I slump on my haunches.
His thrashing ebbs and dies. I pull the threadbare blanket over his still form. I’m not sure how long I stay there, but I watch him, listening until his breathing becomes a light snore.
Eventually, the door to the barracks bursts open and the lights flare on in a blinding burst.
“Rise and shine, maggots!” Slade’s blurry silhouette calls from the doorway. “Time to get your lazy asses out of bed.”
Ophelia moans. “Five more minutes, please.”
Slade rips the blanket off her. “Move it!”
The five of us practically fall all over each other, scrambling to hit the communal showers in the adjacent building. Ophelia, especially, makes sure to give Slade a wide berth.
Digory catches my eye as he jogs alongside me.“Mornin’.”
I nod and pull ahead of him into the showers, picking a spot at the opposite end.
If Slade’s gentle wake-up call didn’t do the trick, the ice-cold water jetting from the spigots sure does.

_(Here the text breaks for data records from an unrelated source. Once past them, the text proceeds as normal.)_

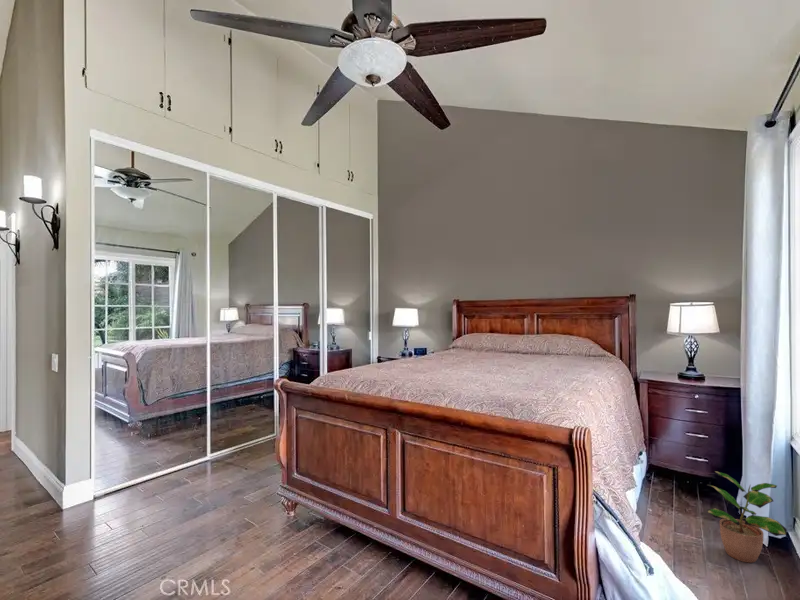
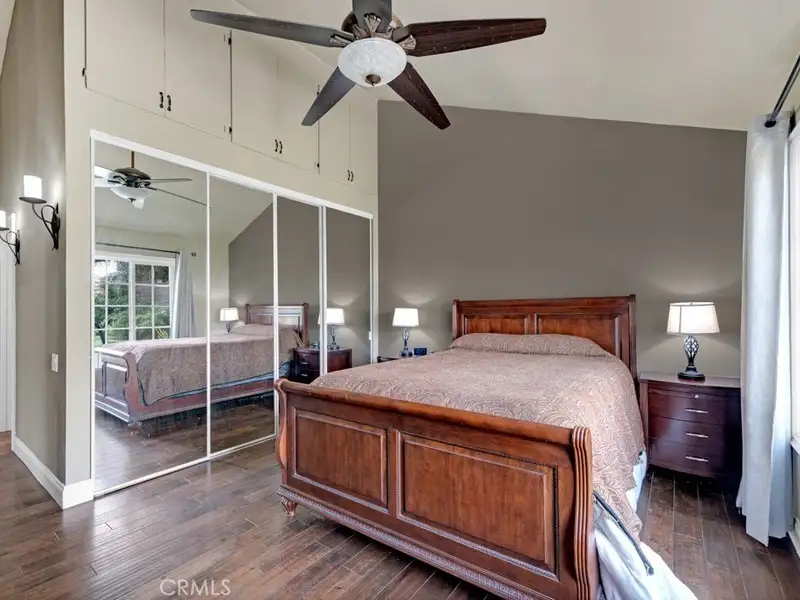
- potted plant [706,470,788,564]
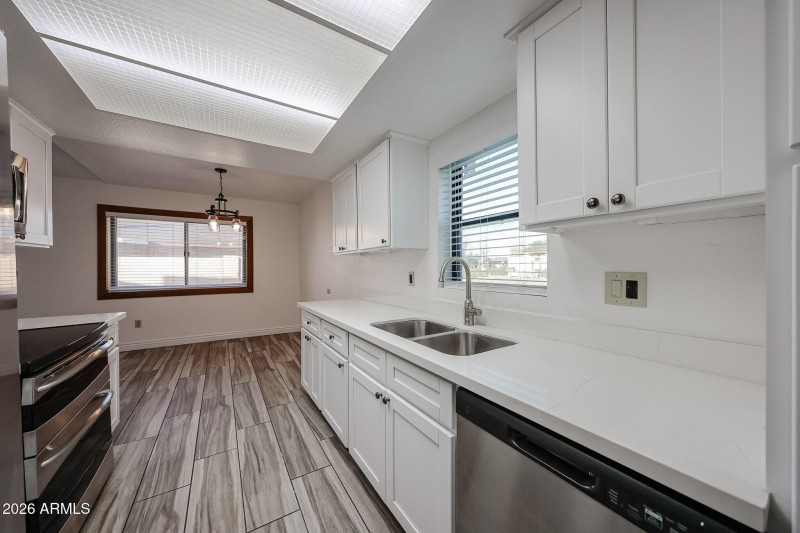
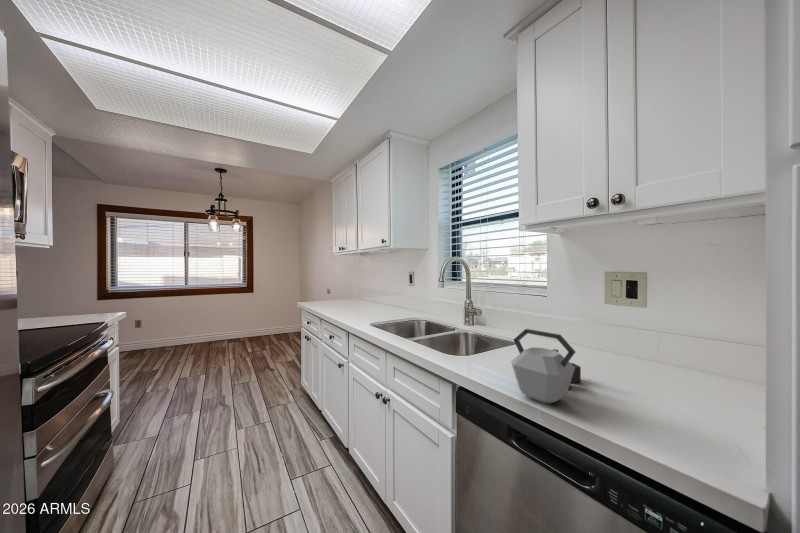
+ kettle [510,328,582,405]
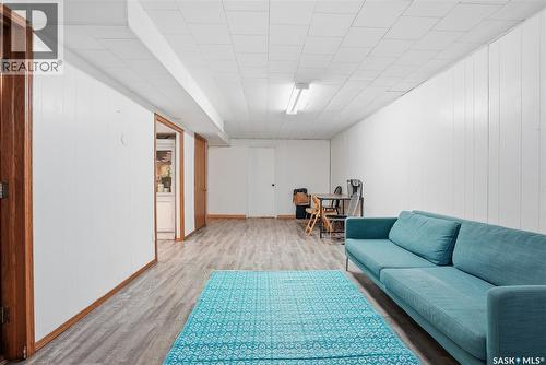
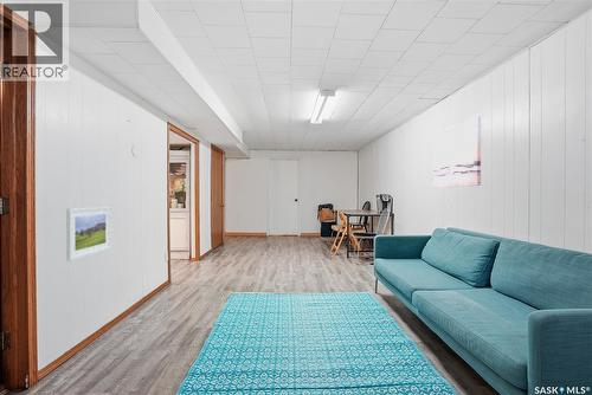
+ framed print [65,206,111,263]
+ wall art [433,115,482,189]
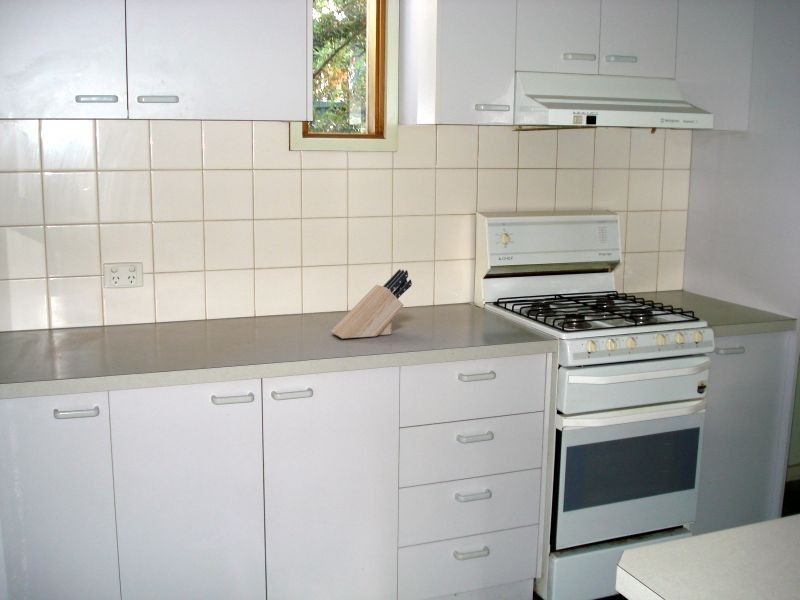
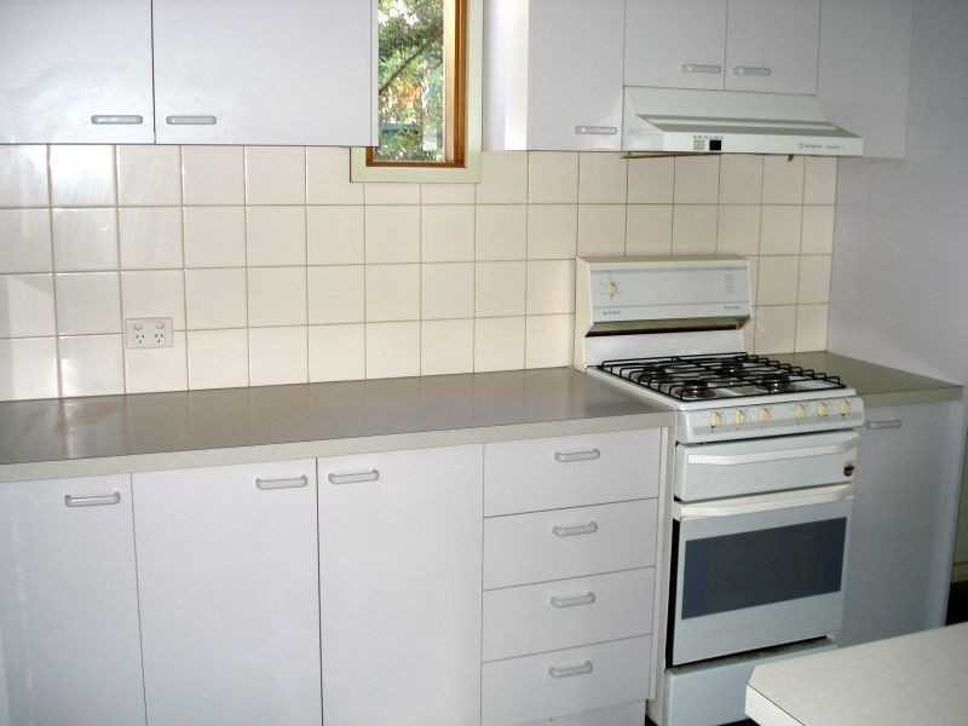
- knife block [330,268,413,340]
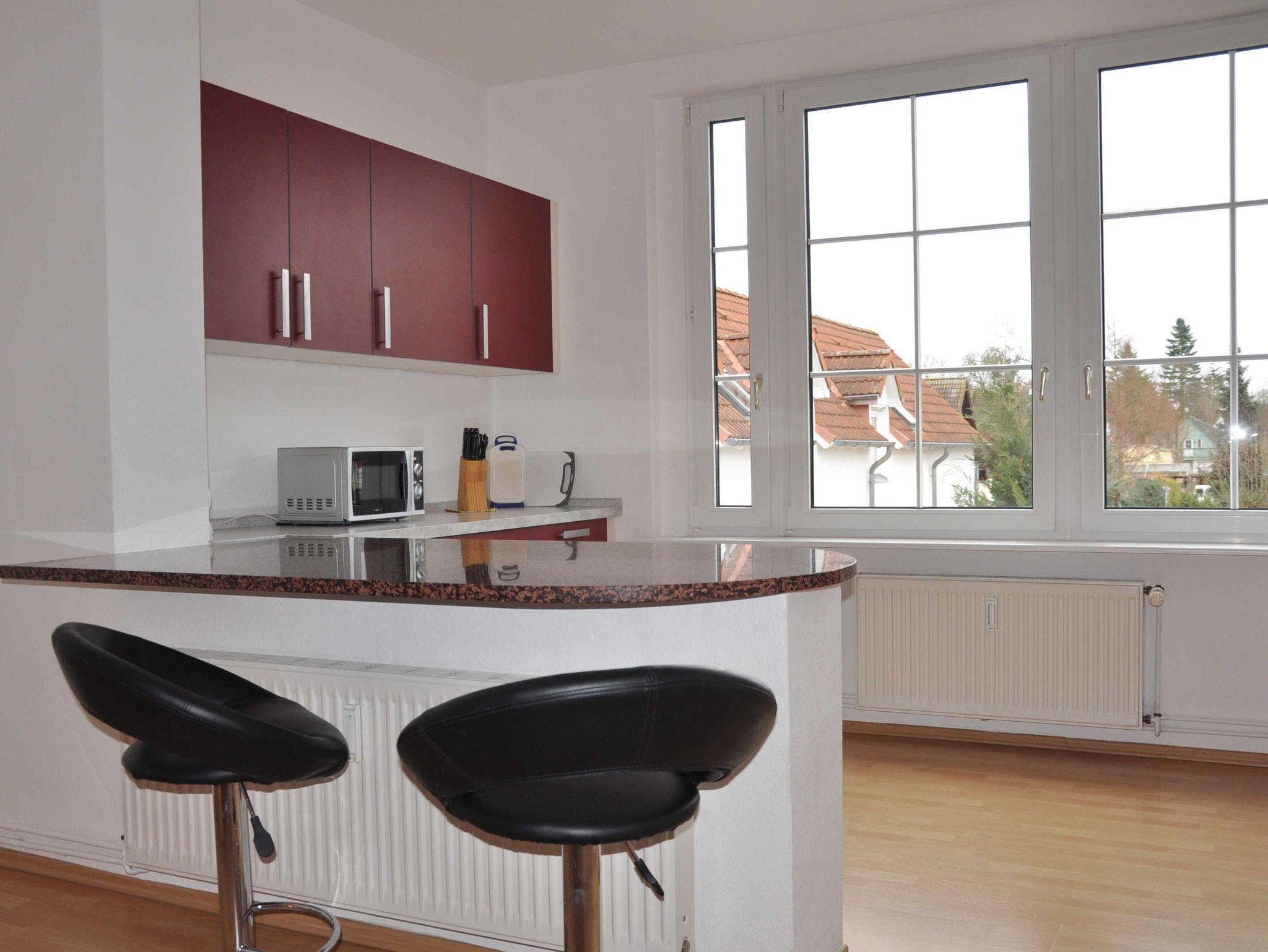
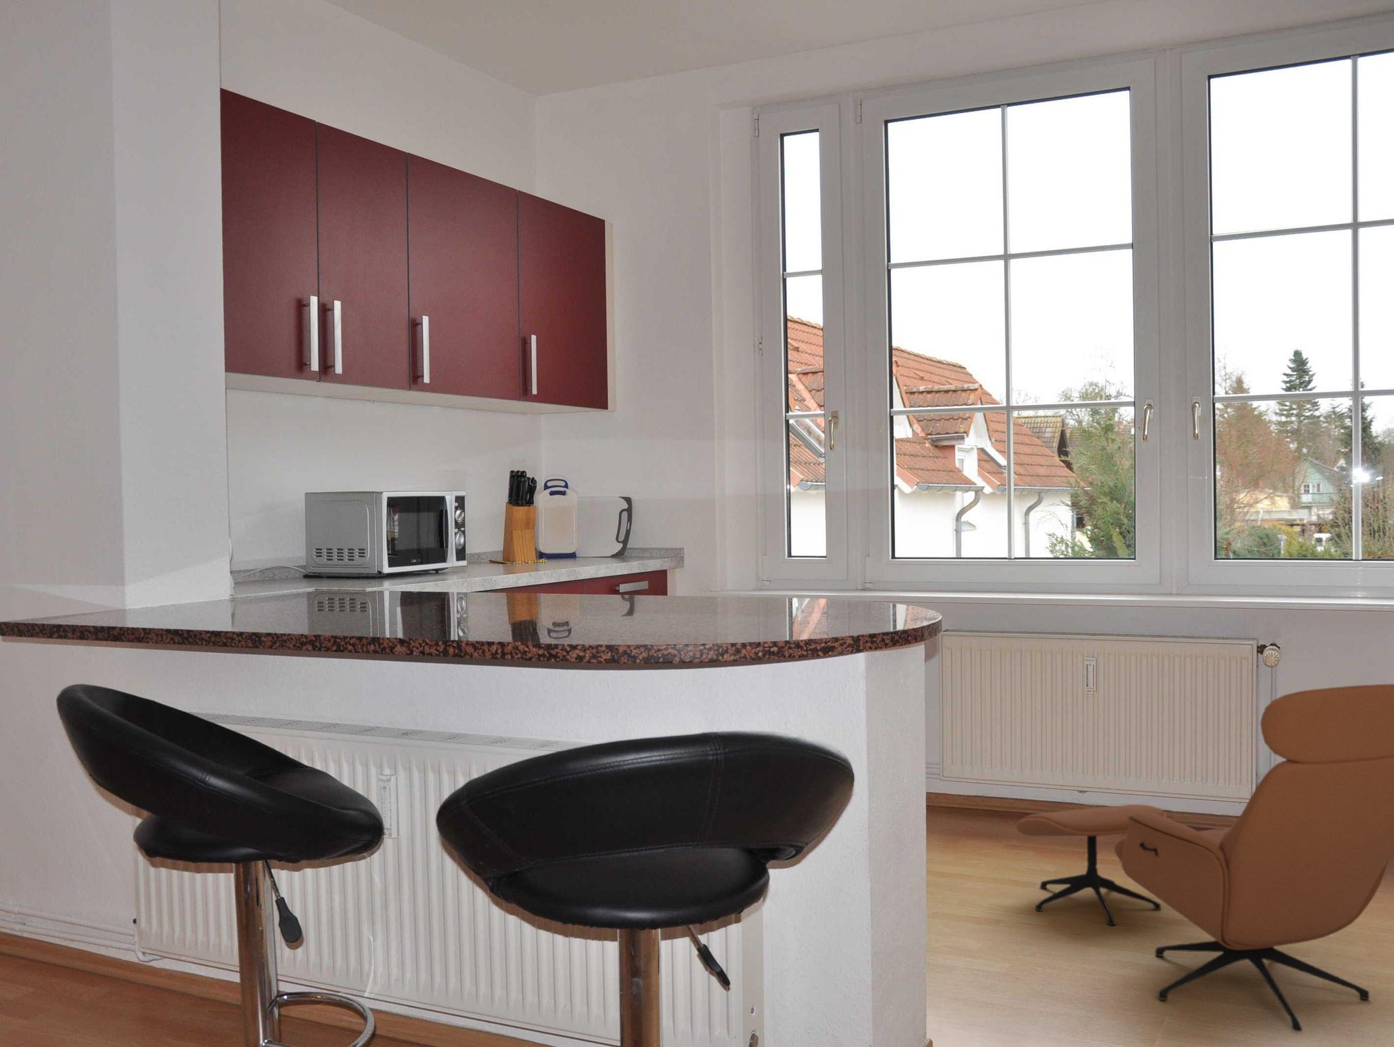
+ armchair [1016,683,1394,1032]
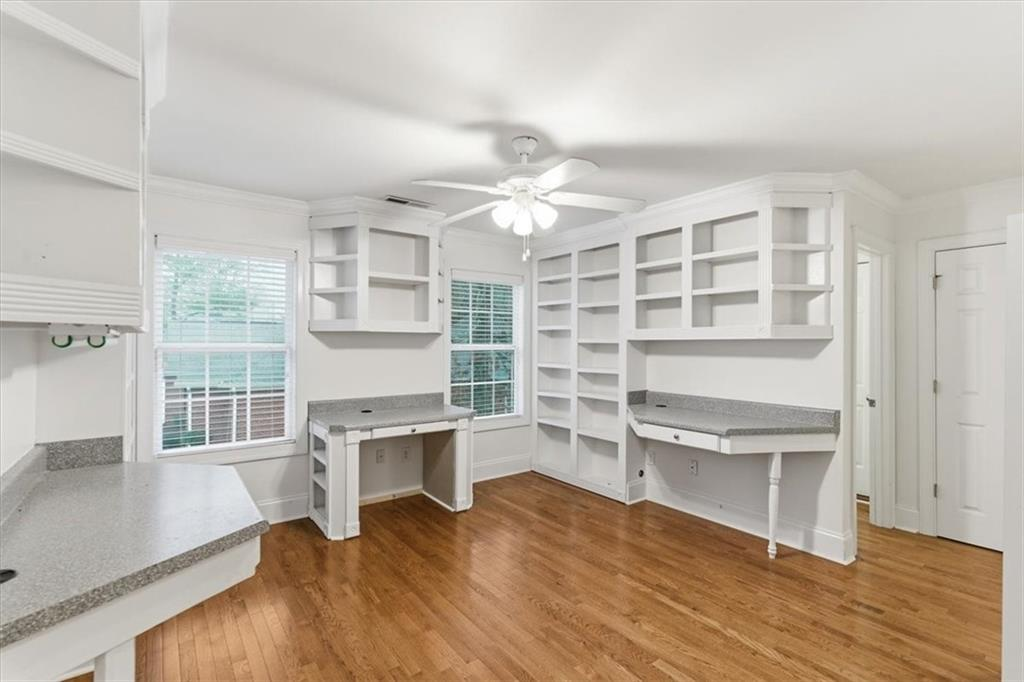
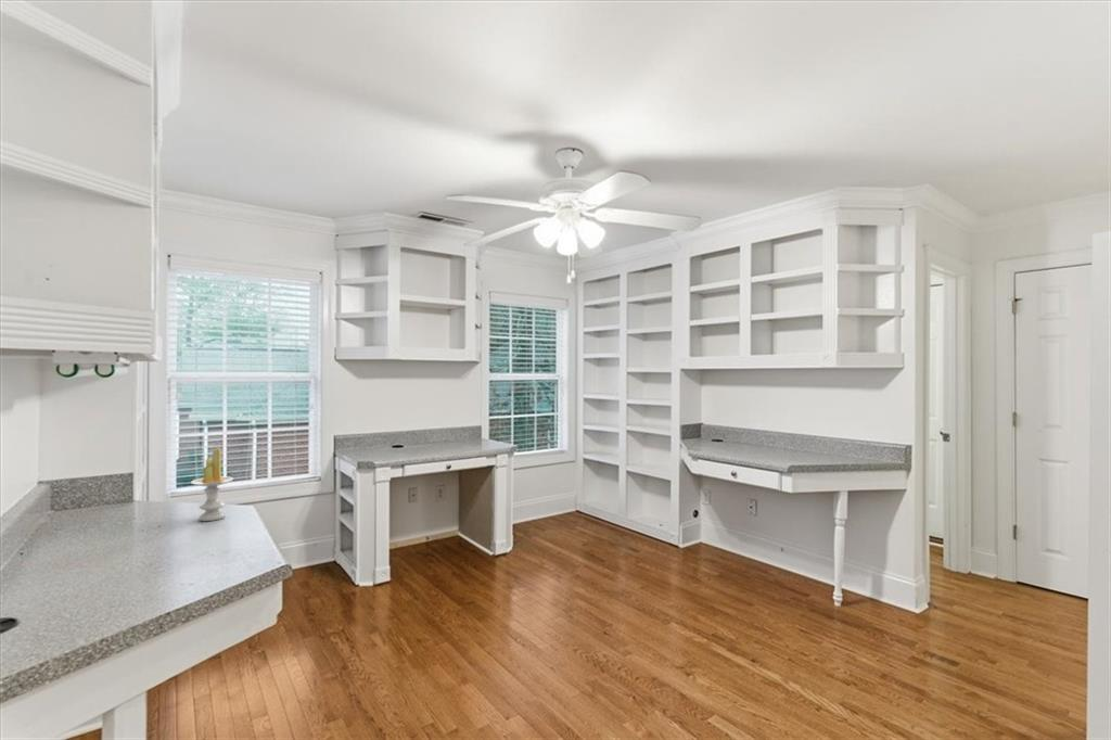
+ candle [190,447,234,522]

“Holy crap!” Gideon wails from under his showerhead. He’s trying to keep his back to the wall so no one will see what I saw last night. “This is colder than the water back home.”
Cypress snorts. “You don’t know what cold is.”
Fortunately, the shower’s mercifully short. In a matter of minutes, we’re dressed in our uniforms and lined up in the Company area, a paved rotunda just outside the barracks.
Slade’s waiting for us with a reptilian grin. “Welcome to your first day at Infiernos.”
“Doesn’t that mean hell ?” Gideon mutters under his breath.
Cypress smirks. “You got that right.”
Ophelia raises her hand. “Excuse me, but what time do we eat breakfast, again?”
Slade’s grin widens. “Why, right now.” Her eyes ignite with fury. “Drop and eat the pavement. All of you. Twenty push-ups. Now.”
The next hour is a grueling workout, starting with an upper body warm-up consisting of push-ups and jumping jacks. This is followed by a lower-body regimen of squats, and then an upper and lower body cardio-combo featuring pull-ups, squats, lunges, crunches, and running, with barely any resting time in between.